Sweden is again the top performing country in the 2016 GGEI, followed by the other “Nordics” and Switzerland, Germany, and Austria. Amidst these strong results, the GGEI identified areas where these countries can improve their green performance further. These opportunities – focused around innovation, green branding and carbon efficiency – could propel their national green performance forward even more in the future.

Developing countries in Africa and Latin America–including Ethiopia, Zambia, Brazil, and Costa Rica– also perform well in this new GGEI edition, ranking in the top fifteen for performance. While Brazil and Costa Rica receive similarly strong results on our perception survey, Ethiopia and Zambia do not, suggesting a need for better green branding and communications in these two African countries.

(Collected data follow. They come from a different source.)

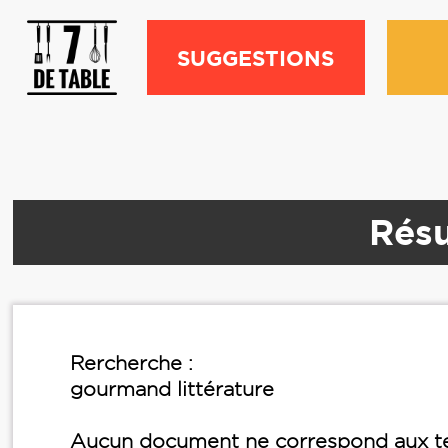
SUGGESTIONS
Résu
Rercherche :
gourmand littérature
Aucun document ne correspond aux te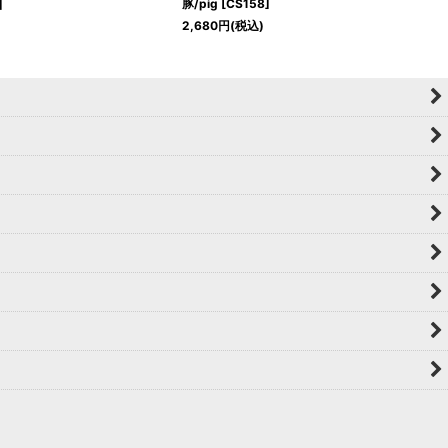
]
豚/pig
[
CS158
]
2,680
円
(税込)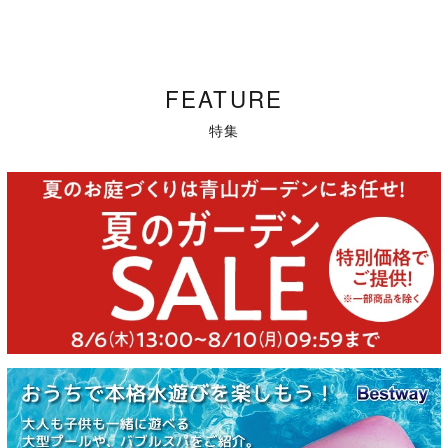
FEATURE
特集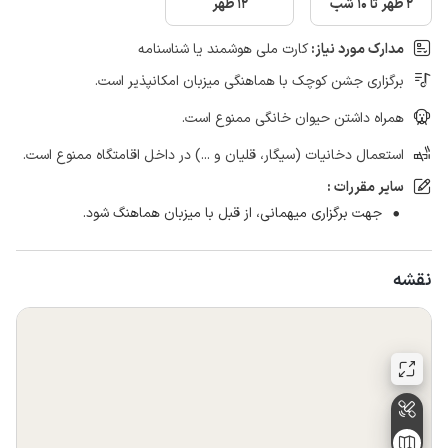
2 ظهر تا 10 شب
12 ظهر
مدارک مورد نیاز:
کارت ملی هوشمند یا شناسنامه
برگزاری جشن کوچک با هماهنگی میزبان امکانپذیر است.
همراه داشتن حیوان خانگی ممنوع است.
استعمال دخانیات (سیگار، قلیان و ...) در داخل اقامتگاه ممنوع است.
سایر مقررات :
جهت برگزاری میهمانی، از قبل با میزبان هماهنگ شود.
نقشه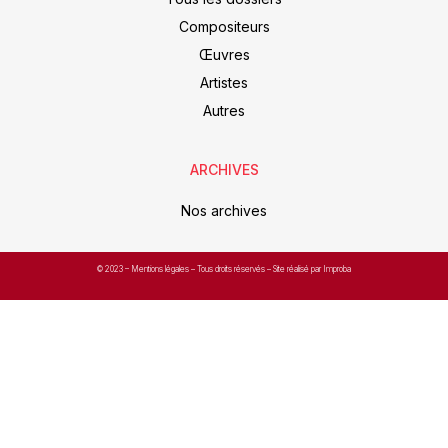
Compositeurs
Œuvres
Artistes
Autres
ARCHIVES
Nos archives
© 2023 –
Mentions légales
– Tous droits réservés – Site réalisé par Improba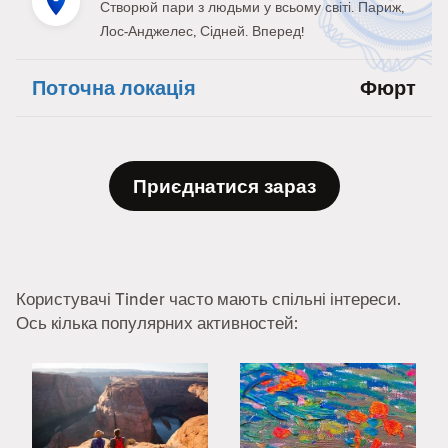
Створюй пари з людьми у всьому світі. Париж,
Лос-Анджелес, Сідней. Вперед!
Поточна локація
Фюрт
Приєднатися зараз
Користувачі Tinder часто мають спільні інтереси.
Ось кілька популярних активностей: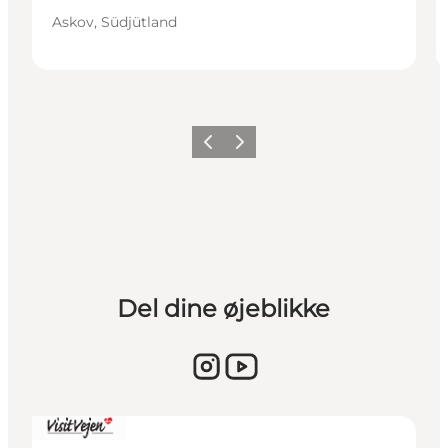
Askov, Südjütland
Vorherige Folie
Nächste Folie
Del dine øjeblikke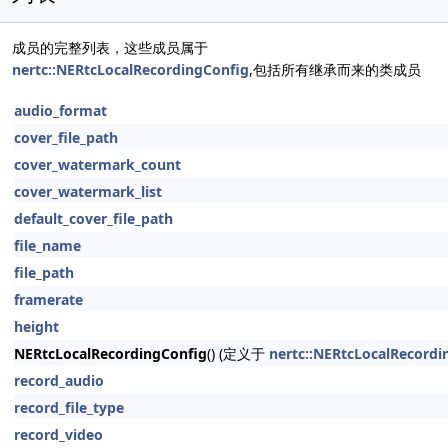
成员的完整列表，这些成员属于
nertc::NERtcLocalRecordingConfig
,包括所有继承而来的类成员
audio_format
cover_file_path
cover_watermark_count
cover_watermark_list
default_cover_file_path
file_name
file_path
framerate
height
NERtcLocalRecordingConfig
() (定义于
nertc::NERtcLocalRecordi
record_audio
record_file_type
record_video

Like in 2014, Copenhagen is the top green city, followed by Stockholm, Vancouver, Oslo and Singapore. This new GGEI only collected perception values for green cities as lack of data availability continues to impede our efforts to develop a comprehensive green city performance index. Given the significant role of cities in the global green economy, city-level data development is an urgent priority.

Laggards

No country in Asia ranks well for performance on this new GGEI, with the exception of Cambodia, which was the most improved country as compared to the last edition, rising 22 spots to 20th overall. China, India, Indonesia, Japan and South Korea do better on the perception side of the GGEI, but continue to register concerning performance results.

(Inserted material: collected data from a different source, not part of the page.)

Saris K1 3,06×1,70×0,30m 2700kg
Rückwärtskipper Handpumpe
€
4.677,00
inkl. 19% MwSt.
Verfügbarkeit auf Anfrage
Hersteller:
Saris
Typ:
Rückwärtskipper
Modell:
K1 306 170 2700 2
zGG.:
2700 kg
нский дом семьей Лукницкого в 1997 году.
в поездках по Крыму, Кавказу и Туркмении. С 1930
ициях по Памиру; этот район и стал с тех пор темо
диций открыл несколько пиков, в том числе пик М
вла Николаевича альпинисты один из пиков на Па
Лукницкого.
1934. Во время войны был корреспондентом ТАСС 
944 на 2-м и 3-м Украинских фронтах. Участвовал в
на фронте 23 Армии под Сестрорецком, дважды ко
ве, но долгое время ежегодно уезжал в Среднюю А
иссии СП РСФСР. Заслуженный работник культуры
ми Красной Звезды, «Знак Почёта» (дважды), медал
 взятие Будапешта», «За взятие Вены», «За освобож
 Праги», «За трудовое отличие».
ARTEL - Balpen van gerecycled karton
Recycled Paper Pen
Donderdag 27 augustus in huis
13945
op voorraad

While many European Union (EU) members perform near the top of this GGEI edition, others including the Czech Republic, Estonia, Poland, Romania and Slovakia rank near the bottom. These results are worrisome and suggest uneven national green performance across the EU.

Many of the countries with high annual GDP growth today rank poorly on the GGEI, further highlighting the limits to GDP as a growth indicator. These countries are mostly in Asia (Malaysia, Thailand, Philippines) and Africa (Nigeria, Tanzania).

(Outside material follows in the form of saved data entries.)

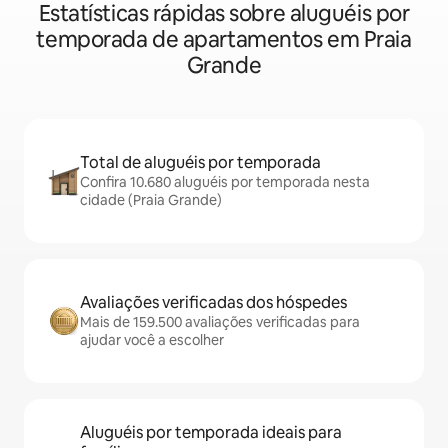
Estatísticas rápidas sobre aluguéis por
temporada de apartamentos em Praia
Grande
Total de aluguéis por temporada
Confira 10.680 aluguéis por temporada nesta
cidade (Praia Grande)
Avaliações verificadas dos hóspedes
Mais de 159.500 avaliações verificadas para
ajudar você a escolher
Aluguéis por temporada ideais para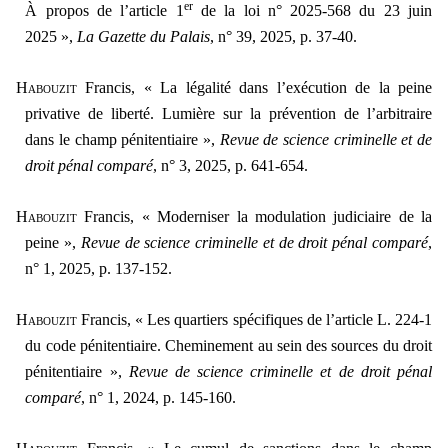
er
À propos de l’article 1
de la loi n° 2025-568 du 23 juin
2025 »,
La Gazette du Palais
, n° 39, 2025, p. 37-40.
Habouzit
Francis, « La légalité dans l’exécution de la peine
privative de liberté. Lumière sur la prévention de l’arbitraire
dans le champ pénitentiaire »,
Revue de science criminelle et de
droit pénal comparé
, n° 3, 2025, p. 641-654.
Habouzit
Francis, « Moderniser la modulation judiciaire de la
peine »,
Revue de science criminelle et de droit pénal comparé
,
n° 1, 2025, p. 137-152.
Habouzit
Francis, « Les quartiers spécifiques de l’article L. 224-1
du code pénitentiaire. Cheminement au sein des sources du droit
pénitentiaire »,
Revue de science criminelle et de droit pénal
comparé
, n° 1, 2024, p. 145-160.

The top green economy performers worldwide

The top green economy performers worldwide

Countries with a high reliance on fossil fuel extraction and export generally perform poorly on the GGEI, with a few exceptions. Kuwait, Qatar, Saudi Arabia and Russia all perform poorly while Norway and Canada do much better.

Continuing Trends

Rapidly growing economies, China and India continue to show performance weakness on the GGEI Markets & Investment dimension. Given the large investment required to achieve their climate targets, green investment promotion, cleantech innovation, and corporate sustainability should be developed further.

The United States ranks near the top of the GGEI perception survey and it is widely viewed as a vital market for green investment and innovation, yet overall the U.S. continues to have mediocre performance results, ranking 30th of the 80 countries covered. However, the GGEI found that U.S. company-level initiatives to green supply chains and reduce carbon footprints are accelerating.

Despite having a new prime minister, Australia continues to register a poor result on this new GGEI, ranking 55th of the 80 countries covered for performance. While green markets there are showing some strength, the overall carbon intensity of the Australian economy remains extremely high.

Hosting the annual Conference of Parties (COP) can positively impact the host country’s green brand. Yet this short-term image boost does not always translate to improved green performance in the longer-term, as demonstrated by the low GGEI performance results for Poland (COP19), Qatar (COP18) and South Africa (COP17).

The United Kingdom’s GGEI performance continues to lag behind its EU peers, ranking 25th of the 80 countries covered. While the UK does very well on both the perception and performance side of the Markets & Investment dimension, inconsistent policies supporting renewable energy and green growth continue to hurt the UK on other parts of the GGEI.